The easiest compost bin?
Hooray for long weekends! This long weekend I helped some friends construct their own compost bin/area/secure heap.
It’s certainly true that if you leave a pile of organic waste in a heap it will eventually decompose, but a compost bin can speed up things considerably. Another important aspect to composting in our urban environment is that we don’t want to encourage or feed vermin. There are of course many ‘off the shelf’ options for compost bins, each presenting particular advantages but I was confident that we could build one from materials I already had on hand, and that it wouldn’t even be too much hard work!
- 6 or so wooden stakes (in our case, straight branches salvaged from a pruning job)
- small gauge wire mesh – sometimes available at the green shed for a few bucks!
- carbon rich feedstock material – dry leaves/shredded newspaper/straw
- coffee sacks or similar for covering heap
- shade cloth or similar for lining (optional)
- tools for digging, gloves and a sunhat!
Our site was a disused corner of the garden, tucked in behind the veggie patch.
(Please excuse the poor quality photos, we were too excited about constructing!)
First we dug a shallow hole. The old pitchfork proved very useful to loosen the clay and get around the many rocks. I just kept hitting the spade against rocks!
Then we constructed the ‘fence’, the stick and wire walls of the bin. Rather than trying to drive the sticks into the hard, clay ground we simply stood them up around the walls of the hole and then back-filled with soil. Little hands are great for patting and compacting the soil around the base of the sticks. Then we wrapped the wire around the stick frame as tightly as we could, and secured this with some garden twine.
Seeing as we found so many rocks in the dirt patch they were added back around the base of the structure for a decorative touch!

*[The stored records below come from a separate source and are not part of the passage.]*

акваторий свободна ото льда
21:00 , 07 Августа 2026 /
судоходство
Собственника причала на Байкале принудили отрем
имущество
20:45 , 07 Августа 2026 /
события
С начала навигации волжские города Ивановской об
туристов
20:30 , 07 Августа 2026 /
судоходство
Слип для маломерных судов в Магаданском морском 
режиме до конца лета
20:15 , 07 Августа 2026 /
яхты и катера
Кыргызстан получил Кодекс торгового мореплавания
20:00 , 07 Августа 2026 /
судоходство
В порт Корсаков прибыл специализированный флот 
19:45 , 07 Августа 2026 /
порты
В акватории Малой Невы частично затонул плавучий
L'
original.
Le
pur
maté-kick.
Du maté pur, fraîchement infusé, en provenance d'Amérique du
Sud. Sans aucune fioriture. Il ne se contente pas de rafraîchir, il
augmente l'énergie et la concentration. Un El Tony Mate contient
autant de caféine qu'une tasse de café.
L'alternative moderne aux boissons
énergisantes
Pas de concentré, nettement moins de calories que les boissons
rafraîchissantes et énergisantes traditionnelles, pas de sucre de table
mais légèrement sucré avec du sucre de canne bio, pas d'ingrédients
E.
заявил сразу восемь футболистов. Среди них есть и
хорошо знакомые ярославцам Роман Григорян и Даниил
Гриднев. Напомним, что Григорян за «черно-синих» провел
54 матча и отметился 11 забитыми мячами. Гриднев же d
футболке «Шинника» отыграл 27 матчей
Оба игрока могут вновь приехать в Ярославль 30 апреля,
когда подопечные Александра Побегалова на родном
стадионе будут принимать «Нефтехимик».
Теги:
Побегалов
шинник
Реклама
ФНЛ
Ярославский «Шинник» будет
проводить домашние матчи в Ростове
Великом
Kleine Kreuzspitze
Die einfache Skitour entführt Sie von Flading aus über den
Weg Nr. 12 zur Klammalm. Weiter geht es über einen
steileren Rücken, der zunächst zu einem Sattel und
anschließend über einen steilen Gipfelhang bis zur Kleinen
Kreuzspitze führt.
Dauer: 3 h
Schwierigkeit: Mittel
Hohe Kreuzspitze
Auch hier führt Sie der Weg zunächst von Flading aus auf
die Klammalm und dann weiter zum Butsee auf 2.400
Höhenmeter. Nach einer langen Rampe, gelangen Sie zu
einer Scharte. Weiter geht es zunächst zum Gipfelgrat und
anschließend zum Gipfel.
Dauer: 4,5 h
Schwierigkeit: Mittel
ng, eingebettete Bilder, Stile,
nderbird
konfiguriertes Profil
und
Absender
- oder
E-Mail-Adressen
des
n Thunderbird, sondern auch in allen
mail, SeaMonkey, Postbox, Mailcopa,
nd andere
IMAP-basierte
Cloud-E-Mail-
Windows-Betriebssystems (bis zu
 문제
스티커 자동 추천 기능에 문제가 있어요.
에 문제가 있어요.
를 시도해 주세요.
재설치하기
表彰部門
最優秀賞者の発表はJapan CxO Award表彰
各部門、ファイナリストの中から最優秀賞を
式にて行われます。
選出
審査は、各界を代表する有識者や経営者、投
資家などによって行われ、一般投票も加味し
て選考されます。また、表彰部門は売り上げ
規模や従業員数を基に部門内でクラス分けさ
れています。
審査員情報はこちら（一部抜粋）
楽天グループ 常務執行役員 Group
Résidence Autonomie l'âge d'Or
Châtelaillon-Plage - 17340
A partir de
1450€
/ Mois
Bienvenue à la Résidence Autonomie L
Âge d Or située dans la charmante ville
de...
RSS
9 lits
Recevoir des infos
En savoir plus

On top of the soil inside the bin we placed a square of shadecloth material that I had handy, this should just help some of the compost fines and nutrients from leaching away. It was loosely placed in though, so hopefully any worms that would like to move in can still get around the edges!
To finish it off, we dumped a whole load of autumn leaves into the bottom. This is mostly a pest deterrent! Mice or rats could probably still dig into the bottom of the heap, but they won’t have much incentive if all that they will find at first is a pile of dry leaves. Hopefully this is enough to deter them from digging in further to find the nitrogen rich veggie wastes anyhow! After this deep layer of carbon rich materials, the compost heap will be built up with alternating thin layers of nitrogen rich kitchen wastes (and some urine soaked kitty litter!), and thin layers of carbon rich materials. It is a good idea to have a pile or large receptacle of leaves etc next to the heap for this purpose.
We also placed a reclaimed coffee sack onto the top to protect it from above, this should also help with temperature regulation, and keep a bit of a lid on the occasional odour.
In the end we were pleasantly surprised by the structural integrity of the new compost bin. It’s only small, so may not be able to perform as a super-efficient hot composter, but it should be relatively easy to use. With a careful eye to layering of nitrogen and carbon rich materials, and keeping an eye on moisture levels, it should be able to carry out some decent degradation. It may not reduce all of the contents to ‘finished compost’ but that’s ok, as portions can be buried in the veggie patch before they are fully degraded and that will still be a valuable soil amendment.
A question that the new owners had for me: “how do we get the compost out of the bottom?”. The best way is going to be lifting up the fence/walls, at which point you can get stuck in with the pitchfork. This is what you usually end up doing with the plastic walled compost bins anyhow, even if they come supplied with little doors at the bottom. That will be a job for spring I think, and I’m sure I could be convinced to help once again 😉
With some simple materials and not a whole lot of brute strength a couple of ladies (and some eager mini helpers) got this done in a few hours. I’m hoping the owners will enjoy disposing of their kitchen wastes into the new heap and enjoy watching it transform.